The way Not This Time has started at Taylor Made, we could be looking at one of the most exciting young stallions of recent times. I can’t resist repeating that I’ve been in his corner throughout, annually banging the drum in our midwinter stallion survey. And he has overcome even that ruinous disadvantage to set a searing pace in the freshman’s championship. His 13 scorers from just 27 starters to date are headed by the brilliant Princess Noor, at $1.35 million the most expensive 2-year-old by a rookie ever sold at OBS.

While there’s plenty of Nerud-Tartan dash in his family (two of Ta Wee’s five named foals put her 2×3 behind his second dam), the beauty about Not This Time is that he is so eligible to consolidate this early promise–in terms both of build and pedigree, as a Giant’s Causeway half-brother to Liam’s Map.

In his own track career Not This Time had already introduced the Albaughs to the rough with the smooth: he won an Ellis Park maiden and the Iroquois, just like Sittin On Go, but then narrowly failed to run down Classic Empire (Pioneerof the Nile) at the Breeders’ Cup (ceding first run, the pair seven lengths clear) before being forced into premature retirement by injury.

He’s out of the family’s foundation investment, Miss Macy Sue (Trippi), a $42,000 2-year-old who became a graded stakes sprinter. Mr. Albaugh bought out his racing partner and resolved to give the young mare every chance with her first covers: A.P. Indy, Unbridled’s Song, Medaglia d’Oro, Giant’s Causeway. And that’s what I love about this operation: they came into the business with no pretensions, from Iowa, but bank on old-fashioned quality in a way that reproves many a Bluegrass horseman who cheapens the breed in slavish pursuit of fashion.

Now it turns out that you can have the best of both worlds.
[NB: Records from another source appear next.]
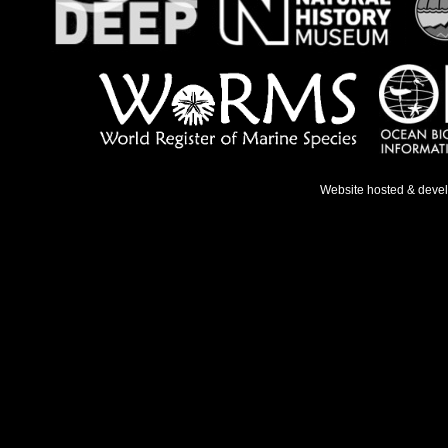
Website hosted & deve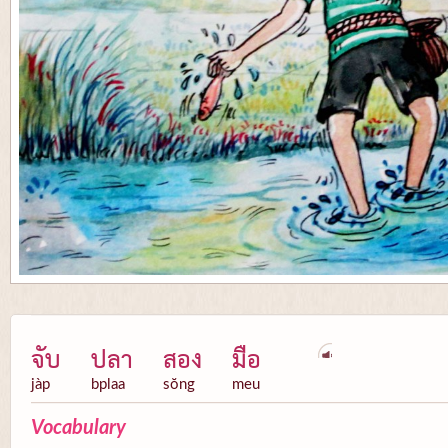
จับ
ปลา
สอง
มือ
jàp
bplaa
sŏng
meu
Vocabulary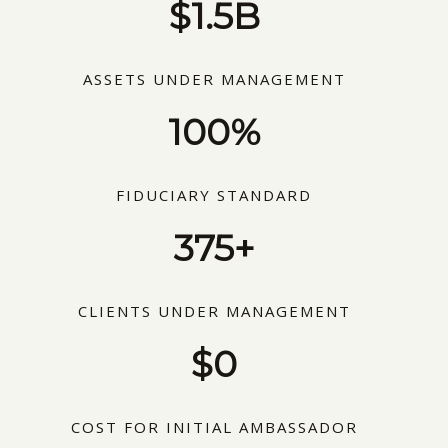
$1.5B
ASSETS UNDER MANAGEMENT
100%
FIDUCIARY STANDARD
375+
CLIENTS UNDER MANAGEMENT
$0
COST FOR INITIAL AMBASSADOR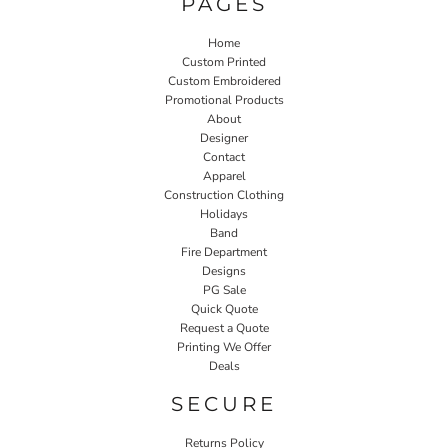
PAGES
Home
Custom Printed
Custom Embroidered
Promotional Products
About
Designer
Contact
Apparel
Construction Clothing
Holidays
Band
Fire Department
Designs
PG Sale
Quick Quote
Request a Quote
Printing We Offer
Deals
SECURE
Returns Policy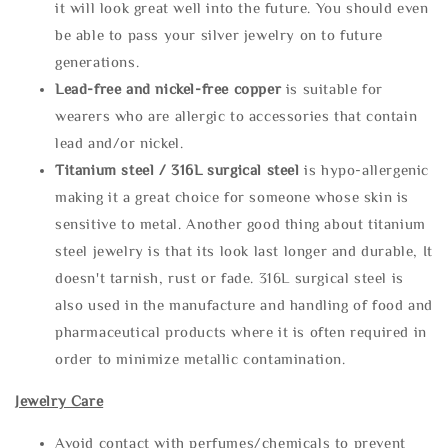
it will look great well into the future. You should even
be able to pass your silver jewelry on to future
generations.
Lead-free and nickel-free copper
is suitable for
wearers who are allergic to accessories that contain
lead and/or nickel.
Titanium steel / 316L surgical steel
is hypo-allergenic
making it a great choice for someone whose skin is
sensitive to metal. Another good thing about titanium
steel jewelry is that its look last longer and durable, It
doesn't tarnish, rust or fade. 316L surgical steel is
also used in the manufacture and handling of food and
pharmaceutical products where it is often required in
order to minimize metallic contamination.
Jewelry Care
Avoid contact with perfumes/chemicals to prevent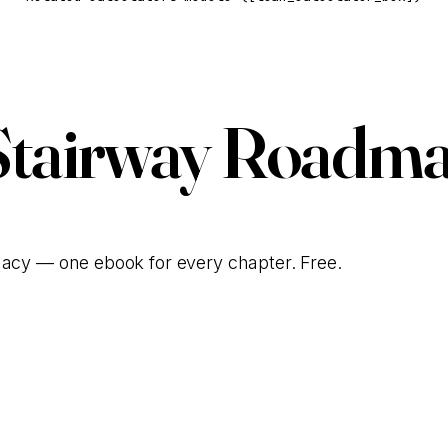
Stairway Roadma
gacy — one ebook for every chapter. Free.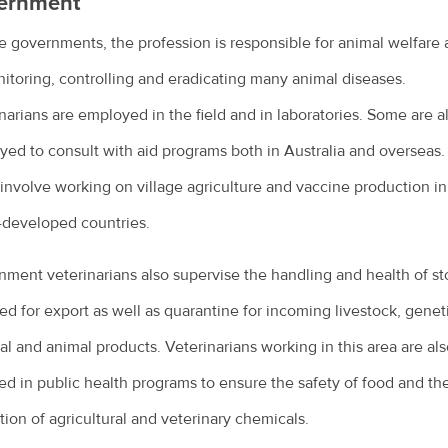
ernment
te governments, the profession is responsible for animal welfare 
itoring, controlling and eradicating many animal diseases.
narians are employed in the field and in laboratories. Some are a
ed to consult with aid programs both in Australia and overseas.
involve working on village agriculture and vaccine production in
-developed countries.
ment veterinarians also supervise the handling and health of st
ed for export as well as quarantine for incoming livestock, genet
al and animal products. Veterinarians working in this area are al
ed in public health programs to ensure the safety of food and th
tion of agricultural and veterinary chemicals.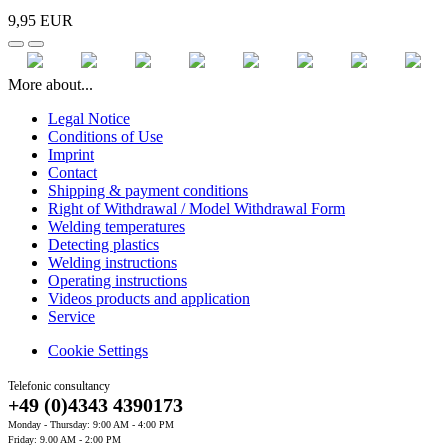
9,95 EUR
More about...
Legal Notice
Conditions of Use
Imprint
Contact
Shipping & payment conditions
Right of Withdrawal / Model Withdrawal Form
Welding temperatures
Detecting plastics
Welding instructions
Operating instructions
Videos products and application
Service
Cookie Settings
Telefonic consultancy
+49 (0)4343 4390173
Monday - Thursday: 9:00 AM - 4:00 PM
Friday: 9.00 AM - 2:00 PM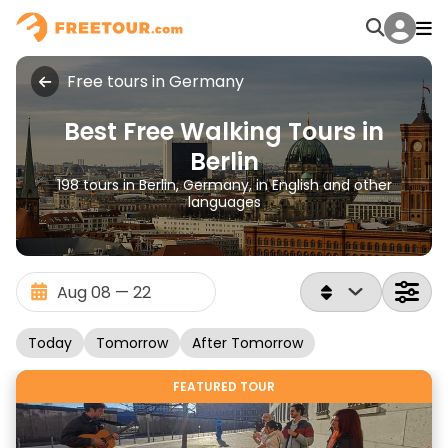
Free tours in Germany
Best Free Walking Tours in
Berlin
198 tours in Berlin, Germany, in English and other
languages
Today
Tomorrow
After Tomorrow
FEATURED TOUR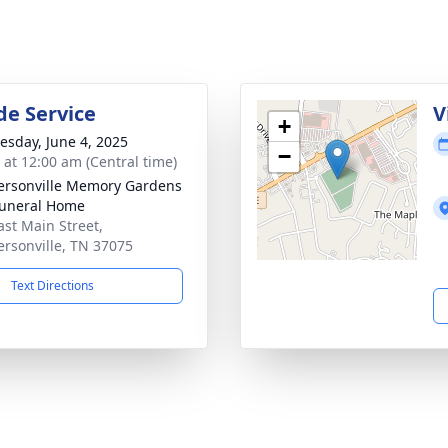
de Service
V
+
sday, June 4, 2025
−
s at 12:00 am (Central time)
rsonville Memory Gardens
uneral Home
ast Main Street,
rsonville, TN 37075
Text Directions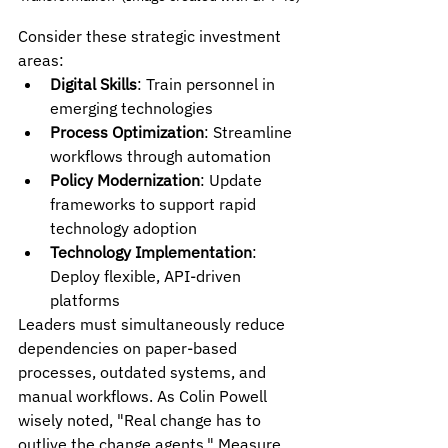
Consider these strategic investment 
areas:
Digital Skills
: Train personnel in 
emerging technologies
Process Optimization
: Streamline 
workflows through automation
Policy Modernization
: Update 
frameworks to support rapid 
technology adoption
Technology Implementation
: 
Deploy flexible, API-driven 
platforms
Leaders must simultaneously reduce 
dependencies on paper-based 
processes, outdated systems, and 
manual workflows. As Colin Powell 
wisely noted, "Real change has to 
outlive the change agents." Measure 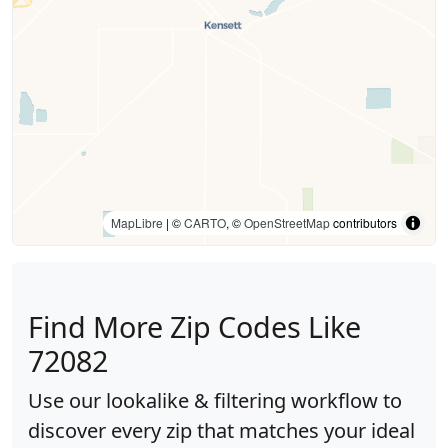
MapLibre
| ©
CARTO
, ©
OpenStreetMap
contributors
Find More Zip Codes Like
72082
Use our lookalike & filtering workflow to
discover every zip that matches your ideal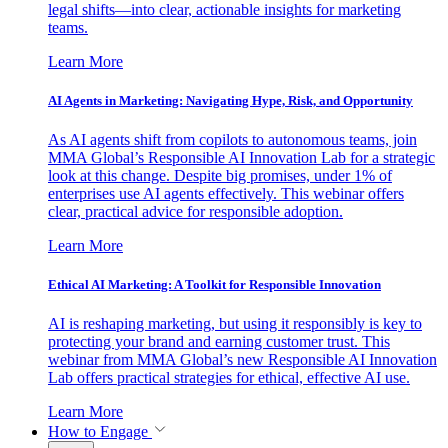
legal shifts—into clear, actionable insights for marketing
teams.
Learn More
AI Agents in Marketing: Navigating Hype, Risk, and Opportunity
As AI agents shift from copilots to autonomous teams, join
MMA Global’s Responsible AI Innovation Lab for a strategic
look at this change. Despite big promises, under 1% of
enterprises use AI agents effectively. This webinar offers
clear, practical advice for responsible adoption.
Learn More
Ethical AI Marketing: A Toolkit for Responsible Innovation
AI is reshaping marketing, but using it responsibly is key to
protecting your brand and earning customer trust. This
webinar from MMA Global’s new Responsible AI Innovation
Lab offers practical strategies for ethical, effective AI use.
Learn More
How to Engage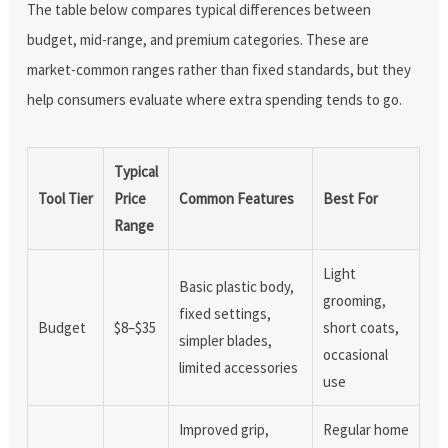
The table below compares typical differences between
budget, mid-range, and premium categories. These are
market-common ranges rather than fixed standards, but they
help consumers evaluate where extra spending tends to go.
Typical
Tool Tier
Price
Common Features
Best For
Range
Light
Basic plastic body,
grooming,
fixed settings,
Budget
$8–$35
short coats,
simpler blades,
occasional
limited accessories
use
Improved grip,
Regular home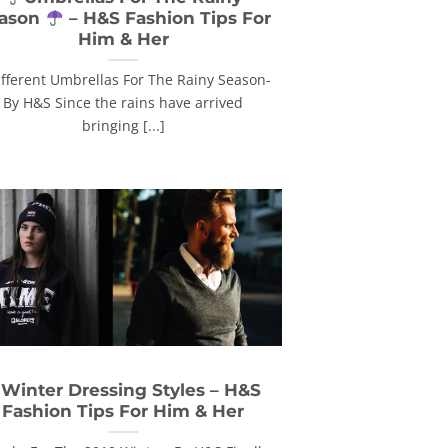
ason
– H&S Fashion Tips For
Him & Her
ifferent Umbrellas For The Rainy Season-
By H&S Since the rains have arrived
bringing [...]
 Winter Dressing Styles – H&S
Fashion Tips For Him & Her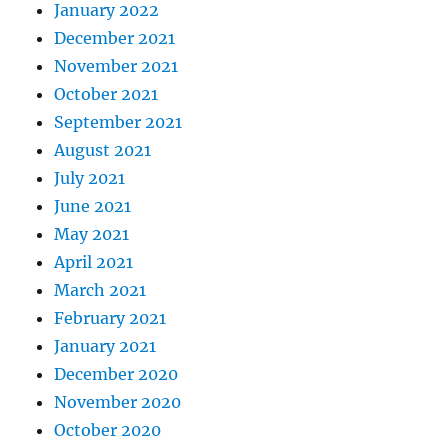
January 2022
December 2021
November 2021
October 2021
September 2021
August 2021
July 2021
June 2021
May 2021
April 2021
March 2021
February 2021
January 2021
December 2020
November 2020
October 2020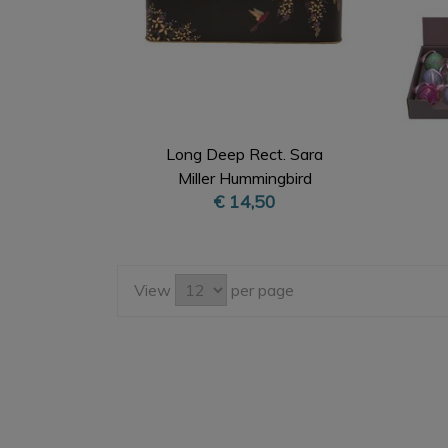
Long Deep Rect. Sara
Miller Hummingbird
€ 14,50
View
per page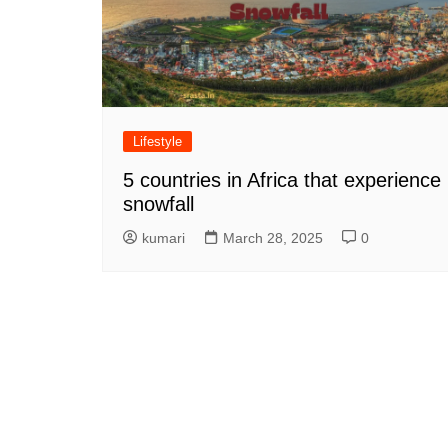
Lifestyle
5 countries in Africa that experience
snowfall
kumari
March 28, 2025
0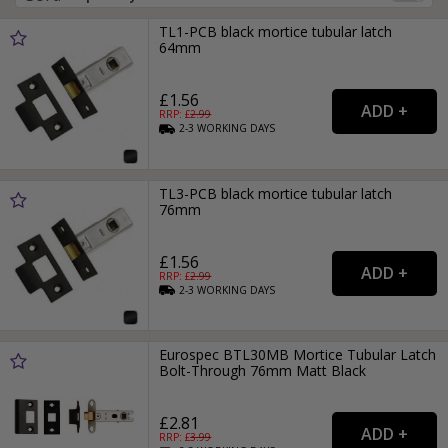
TL1-PCB black mortice tubular latch
64mm
£1.56
RRP: £
2.99
2-3
WORKING
DAYS
TL3-PCB black mortice tubular latch
76mm
£1.56
RRP: £
2.99
2-3
WORKING
DAYS
Eurospec BTL30MB Mortice Tubular Latch
Bolt-Through 76mm Matt Black
£2.81
RRP: £
3.99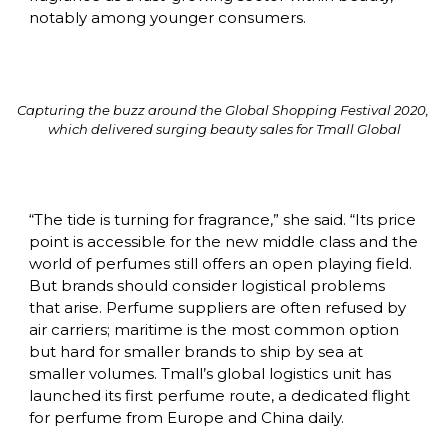
notably among younger consumers.
Capturing the buzz around the Global Shopping Festival 2020, 
which delivered surging beauty sales for Tmall Global
“The tide is turning for fragrance,” she said. “Its price 
point is accessible for the new middle class and the 
world of perfumes still offers an open playing field. 
But brands should consider logistical problems 
that arise. Perfume suppliers are often refused by 
air carriers; maritime is the most common option 
but hard for smaller brands to ship by sea at 
smaller volumes. Tmall’s global logistics unit has 
launched its first perfume route, a dedicated flight 
for perfume from Europe and China daily.
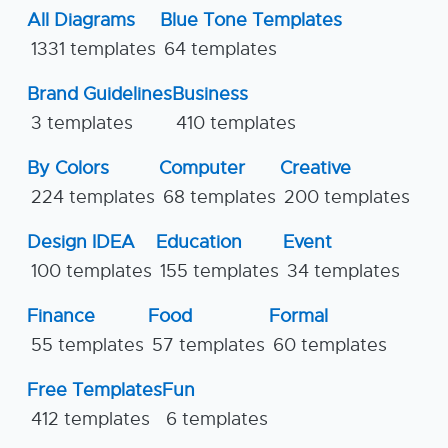
All Diagrams
Blue Tone Templates
1331 templates
64 templates
Brand Guidelines
Business
3 templates
410 templates
By Colors
Computer
Creative
224 templates
68 templates
200 templates
Design IDEA
Education
Event
100 templates
155 templates
34 templates
Finance
Food
Formal
55 templates
57 templates
60 templates
Free Templates
Fun
412 templates
6 templates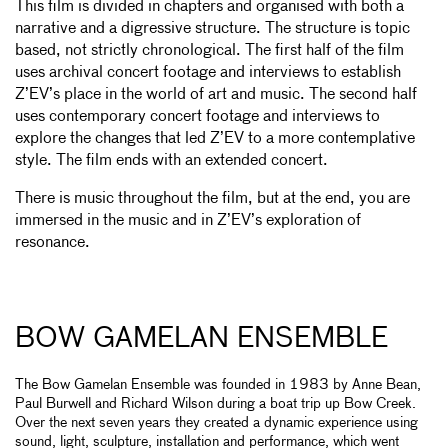
This film is divided in chapters and organised with both a
narrative and a digressive structure. The structure is topic
based, not strictly chronological. The first half of the film
uses archival concert footage and interviews to establish
Z’EV’s place in the world of art and music. The second half
uses contemporary concert footage and interviews to
explore the changes that led Z’EV to a more contemplative
style. The film ends with an extended concert.
There is music throughout the film, but at the end, you are
immersed in the music and in Z’EV’s exploration of
resonance.
BOW GAMELAN ENSEMBLE
The Bow Gamelan Ensemble was founded in 1983 by Anne Bean,
Paul Burwell and Richard Wilson during a boat trip up Bow Creek.
Over the next seven years they created a dynamic experience using
sound, light, sculpture, installation and performance, which went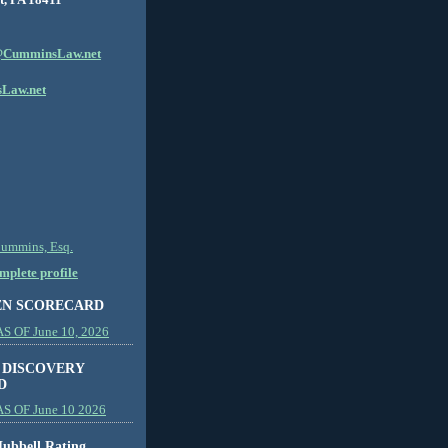
CumminsLaw.net
Law.net
Cummins, Esq.
plete profile
EN SCORECARD
 OF June 10, 2026
 DISCOVERY
D
S OF June 10 2026
ubbell Rating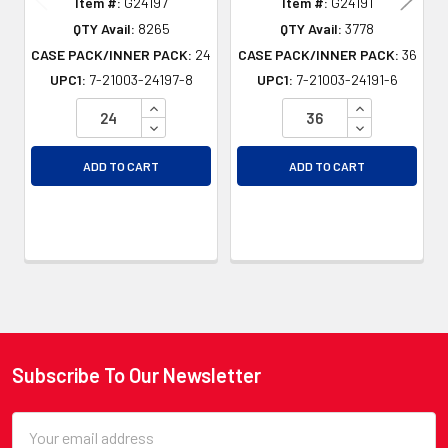
Item #:
G24197
Item #:
G24191
QTY Avail:
8265
QTY Avail:
3778
CASE PACK/INNER PACK:
24
CASE PACK/INNER PACK:
36
UPC1:
7-21003-24197-8
UPC1:
7-21003-24191-6
INCREASE QUANTITY OF UNDEFINED
INCREASE QU
DECREASE QUANTITY OF UNDEFINED
DECREASE QU
ADD TO CART
ADD TO CART
Subscribe To Our Newsletter
Footer
Email
Address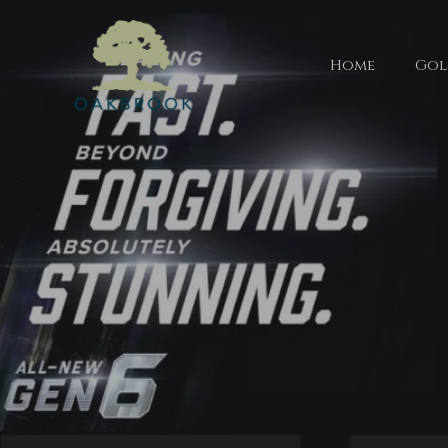
Home
Gol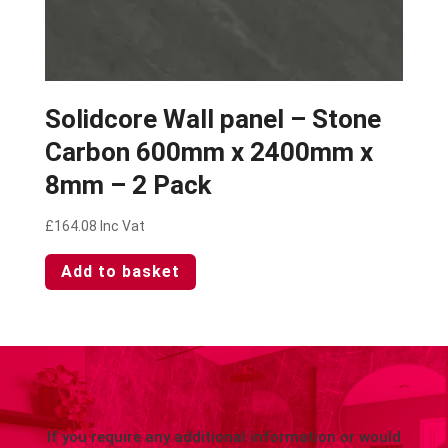
Solidcore Wall panel – Stone
Carbon 600mm x 2400mm x
8mm – 2 Pack
£
164.08
Inc Vat
Add to basket
If you require any additional information or would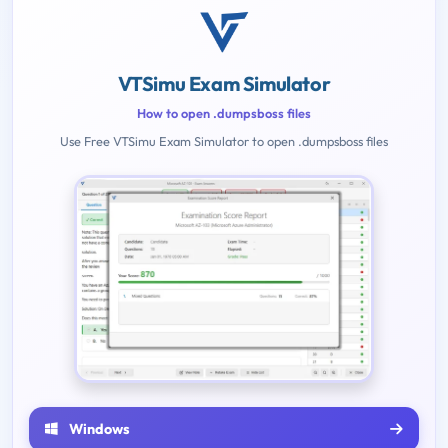
VTSimu Exam Simulator
How to open .dumpsboss files
Use Free VTSimu Exam Simulator to open .dumpsboss files
Windows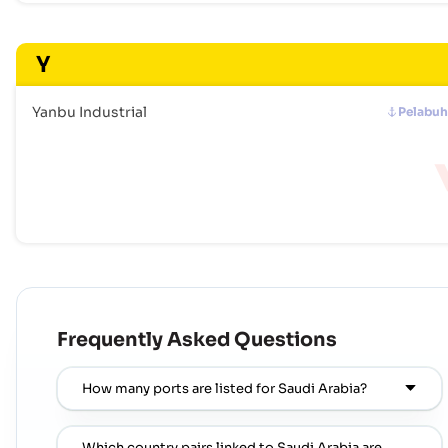
Y
Yanbu Industrial
Pelabu
Frequently Asked Questions
How many ports are listed for Saudi Arabia?
Which country pairs linked to Saudi Arabia are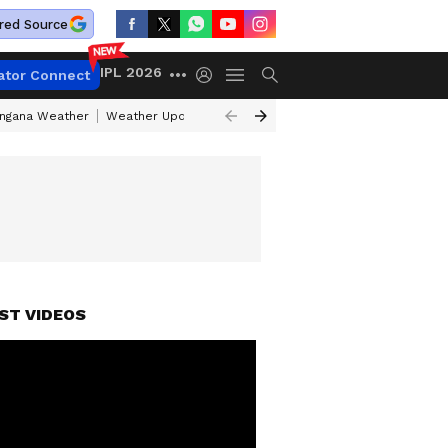
red Source
IPL 2026
ator Connect
angana Weather
Weather Update Today
Gold Rates Today
Petrol Pri
ST VIDEOS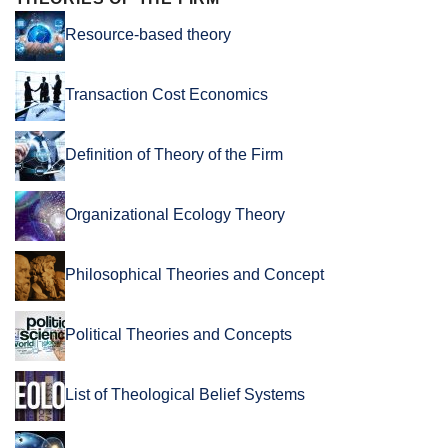
Resource-based theory
Transaction Cost Economics
Definition of Theory of the Firm
Organizational Ecology Theory
Philosophical Theories and Concept
Political Theories and Concepts
List of Theological Belief Systems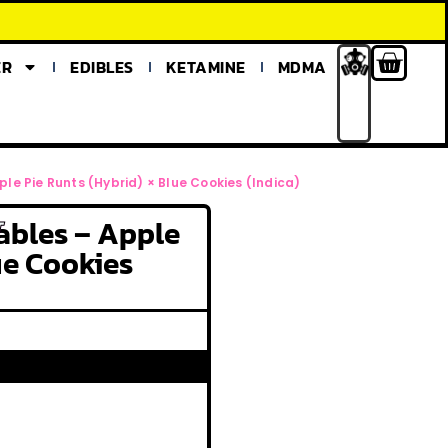
ER
EDIBLES
KETAMINE
MDMA
e Pie Runts (Hybrid) × Blue Cookies (Indica)
ables – Apple
T
ue Cookies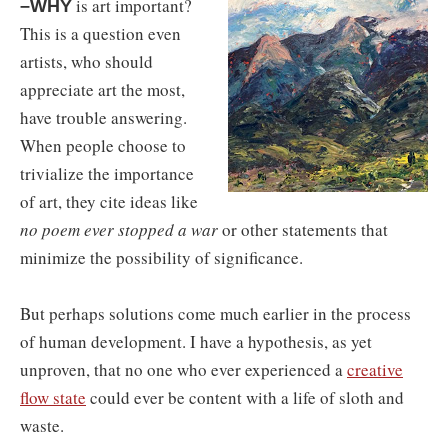
is art important?
–WHY
This is a question even
artists, who should
appreciate art the most,
have trouble answering.
When people choose to
trivialize the importance
of art, they cite ideas like
no poem ever stopped a war
or other statements that
minimize the possibility of significance.
But perhaps solutions come much earlier in the process
of human development. I have a hypothesis, as yet
unproven, that no one who ever experienced a
creative
flow state
could ever be content with a life of sloth and
waste.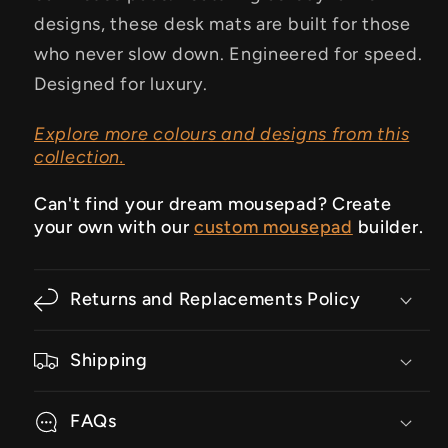
designs, these desk mats are built for those
who never slow down.
Engineered for speed.
Designed for luxury.
Explore more colours and designs from this
collection.
Can't find your dream mousepad? Create
your own with our
custom mousepad
builder.
Returns and Replacements Policy
Shipping
FAQs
The Albaughs appear to have produced a legitimate commercial heir to Giant’s Causeway; and, in the sire of Sittin On Go, may yet give us a second.

Brody’s Cause, similarly, would succeed for the best of reasons: he was bought as a yearling as the son of a proven stallion, from a regal family. Go back to his fifth dam, in fact, and you’ll find a Bold Ruler half-sister to Somethingroyal.

He stands at Spendthrift–the family’s partner, incidentally, in pushing a seven-figure boat out for Thousand Words as a yearling–and the Albaughs supported him at market by giving $65,000 for his very first foal, a January 11 colt bred by and delivered at Wynnstay Farm, as a weanling at the Keeneland November Sale. Returning him to the same ring last September, they set a reserve at the same price, only for bidding to stall at $62,000. That’s how Sittin On Go is still in their stable; that’s how these ups and downs can even out.

Let’s not forget that Thousand Words had soured in the spring and would not have lined up for a May Derby, either. Turning him round to beat poor old Honor A. P. (Honor Code) in their Derby prep has been an achievement commensurate with the Preakness record beckoning Baffert. But Romans, the family’s principal trainer, may yet prove equal to an equivalent challenge with Dennis’ Moment, who returned to the worktab just this week.

That colt, remember, is by Tiznow–who shared one of the great Breeders’ Cup duels with Giant’s Causeway. Proper stallions, these, as favored by proper horsemen. Between Romans, bloodstock agent Barry Berkelhammer, and Albaugh’s son-in-law and racing manager Jason Loutsch, this is an exemplary crew. And if Mr. Albaugh is already building a legacy, that’s because his team are using durable, high-caliber materials: proven stallions, deep families, speed that will stretch through a second turn.

So there’s one picture that really would be worth a Thousand Words–and that’s one that shows him draped in a blanket of Black-Eyed Susans.